I am talking about the cultures surrounding these languages and frameworks. Node's community rejects blocking libraries. Java's does not. I've used the non-blocking frameworks in Perl (POE and my own), C (select, and some of the poll variants), Ruby (event machine) and they are fine if you can avoid blocking libraries -- in these communities it is generally acceptable to write blocking libraries. I don't see it as a technical hurdle, I see it as a cultural one.
You need to start backing up your claims with actual data. What networking libraries are blocking in Node.js that are not blocking in Twisted? Moreover, what can't you do with a Twisted Deferred that you can do in Node.js?

There are two main things that block in computing:

* I/O

* CPU

You better believe that Node blocks on CPU, so what I/O does Node not block on that Twisted does?

I am talking about the cultures surrounding these languages and frameworks. Node's community rejects blocking libraries. Java's does not.

So what?

You get tons of Java libs to use, a majority of blocking ones and lots of non blocking on one hand, or you restrict yourself to the fewer non-blocking libs of varying quality available for Node.

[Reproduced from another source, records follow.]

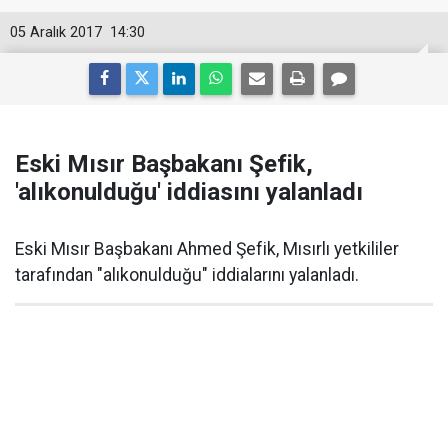
05 Aralık 2017
14:30
Eski Mısır Başbakanı Şefik,
'alıkonulduğu' iddiasını yalanladı
Eski Mısır Başbakanı Ahmed Şefik, Mısırlı yetkililer
tarafından "alıkonulduğu" iddialarını yalanladı.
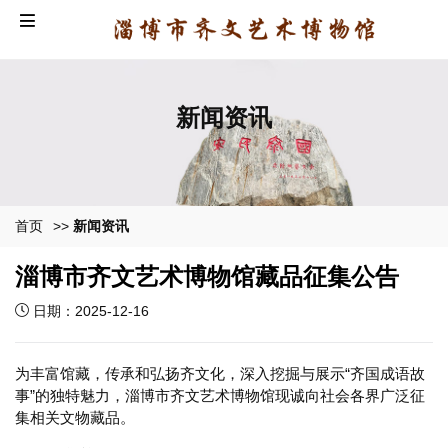
新闻资讯
首页
>>
新闻资讯
淄博市齐文艺术博物馆藏品征集公告
日期：2025-12-16
为丰富馆藏，传承和弘扬齐文化，深入挖掘与展示“齐国成语故
事”的独特魅力，淄博市齐文艺术博物馆现诚向社会各界广泛征
集相关文物藏品。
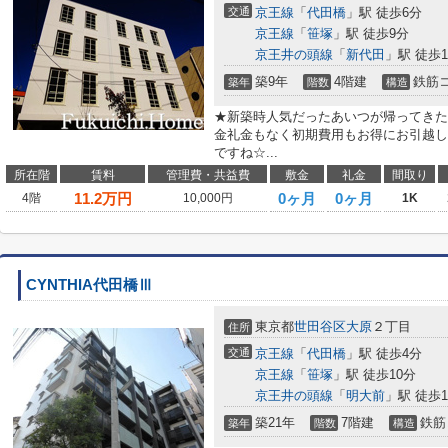
交通
京王線
「
代田橋
」駅 徒歩6分
京王線
「
笹塚
」駅 徒歩9分
京王井の頭線
「
新代田
」駅 徒歩1
築9年
4階建
鉄筋
築年
階数
構造
★新築時人気だったあいつが帰ってきた
金礼金もなく初期費用もお得にお引越し
ですね☆...
所在階
賃料
管理費・共益費
敷金
礼金
間取り
11.2
万円
0ヶ月
0ヶ月
4階
10,000円
1K
CYNTHIA代田橋Ⅲ
東京都
世田谷区
大原
２丁目
住所
交通
京王線
「
代田橋
」駅 徒歩4分
京王線
「
笹塚
」駅 徒歩10分
京王井の頭線
「
明大前
」駅 徒歩1
築21年
7階建
鉄筋
築年
階数
構造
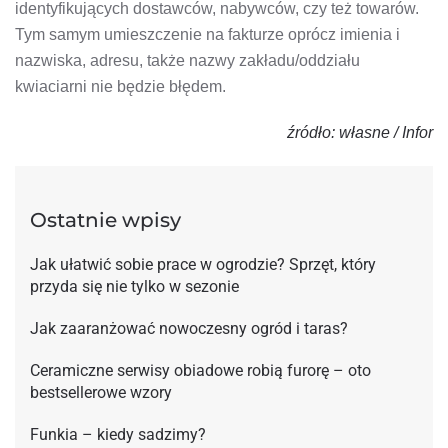
identyfikujących dostawców, nabywców, czy też towarów.
Tym samym umieszczenie na fakturze oprócz imienia i
nazwiska, adresu, także nazwy zakładu/oddziału
kwiaciarni nie będzie błędem.
źródło: własne / Infor
Ostatnie wpisy
Jak ułatwić sobie prace w ogrodzie? Sprzęt, który
przyda się nie tylko w sezonie
Jak zaaranżować nowoczesny ogród i taras?
Ceramiczne serwisy obiadowe robią furorę – oto
bestsellerowe wzory
Funkia – kiedy sadzimy?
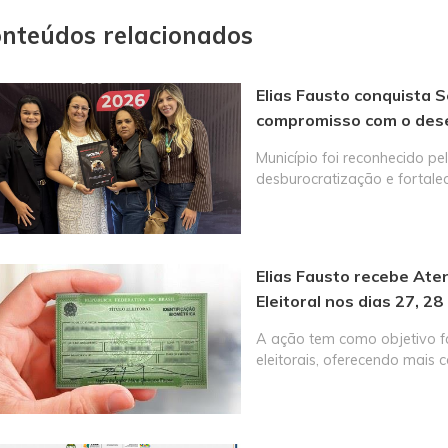
nteúdos relacionados
Elias Fausto conquista S
compromisso com o des
Município foi reconhecido p
desburocratização e fortal
Elias Fausto recebe Ate
Eleitoral nos dias 27, 28 
A ação tem como objetivo fa
eleitorais, oferecendo mai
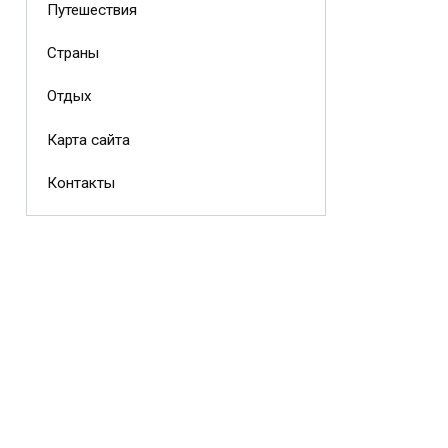
Путешествия
Страны
Отдых
Карта сайта
Контакты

With Java you can also turn blocking libs to non blocking with a wrapper and threads, whereas with Node.js if it's blocking you're screwing, because the js engine is single-threaded.

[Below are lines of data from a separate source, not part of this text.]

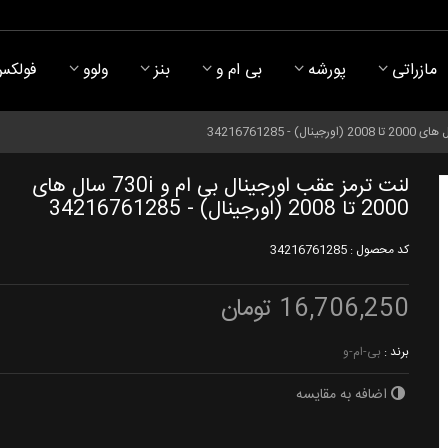
مازراتی
پورشه
بی ام و
بنز
ولوو
فولکس
لنت ترمز عقب اورجینال بی ام و 730i سال های
2000 تا 2008 (اورجینال) - 34216761285
کد محصول :
34216761285
16,706,250 تومان
برند :
بی-ام-و
اضافه به مقایسه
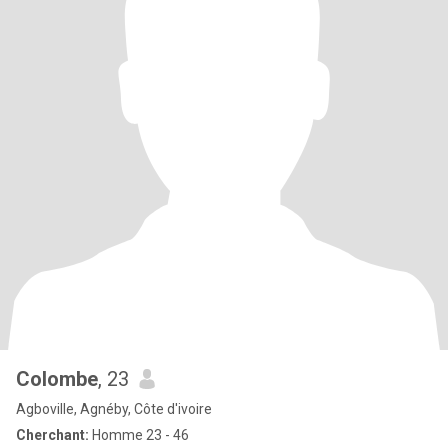
Colombe
, 23
Agboville, Agnéby, Côte d'ivoire
Cherchant:
Homme 23 - 46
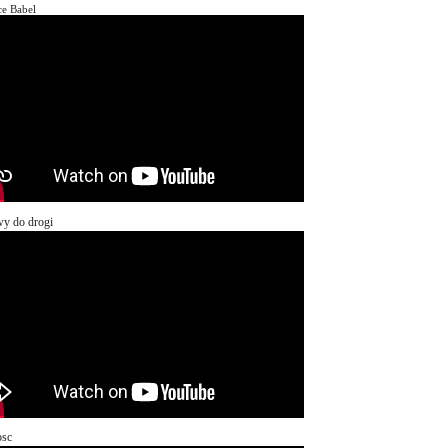
ce Babel
y do drogi
osc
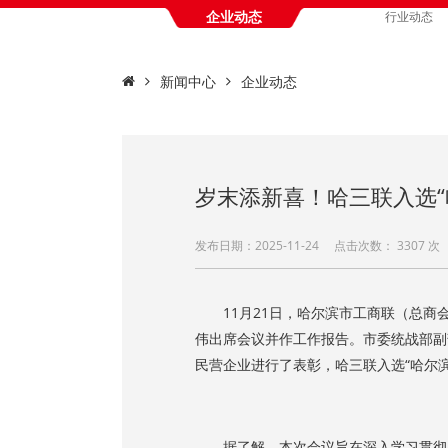
企业动态
行业动态
新闻中心
企业动态
岁末添新喜！哈三联入选“
发布日期：2025-11-24 点击次数：
3307 
11月21日，哈尔滨市工商联（总商
伟出席会议并作工作报告。市委统战部副
民营企业进行了表彰，哈三联入选“哈尔滨
据了解，本次会议旨在深入学习贯彻习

Node is nearing 10k published libraries. Is there a comprehensive site listing Java libraries?

It's trivial to offload blocking operations to other processes in node too, it's just not the preferred option.

Node is nearing 10k published libraries.

And ruby has 38237 gems. 99,9% of which are garbage.

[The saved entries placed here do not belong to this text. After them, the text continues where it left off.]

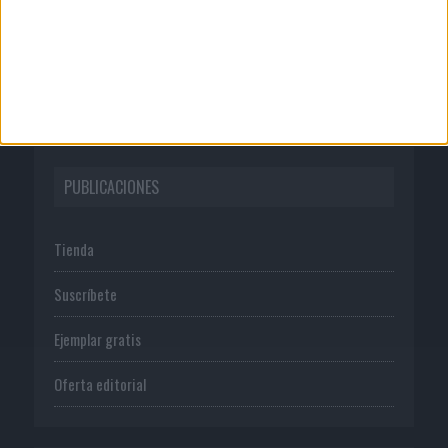
Normas de uso
Política de privacidad
PUBLICACIONES
Tienda
Suscríbete
Ejemplar gratis
Oferta editorial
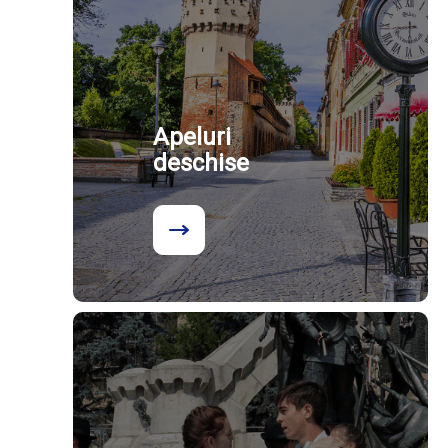
Apeluri
deschise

Library-count is a terrible metric.

Have you ever programmed in Java? That's a strange question to ask if you have.

http://mvnrepository.com/

Whatever libraries node has is a drop in the bucket compared to java.

I haven't, thats why I asked. Node is just 2 years old. You'll get 90% of garbage on any open package manager.
You make it sound like "rejecting blocking libraries" was some noble principle. Due to the severe limitations of JavaScript, there is no other choice.
We run a major site on Java, had some thread trouble years ago in the very beginning, works very well now when tuned. Threads work.

BUT: I assume people will move to backend services with REST and combining REST backend results to a page. This increases IO a lot and will kill your latency and default thread models when you do sync code. You'd need to use async IO, composeable futures to manage latency and thread count. And if you do async backend REST, why not do async JDBC etc. But there are no libraries.

>This. The biggest difference is in the two cultures: blocking is anathema to the Node.js community - they will literally reject libraries or code that blocks because it destroys the entire model

Really? So they reject any kind of library that does anything except call a callback? Because everything else, from calculating 2+2 to creating a template blocks. And it doesn't matter when it happens, when it happens it blocks.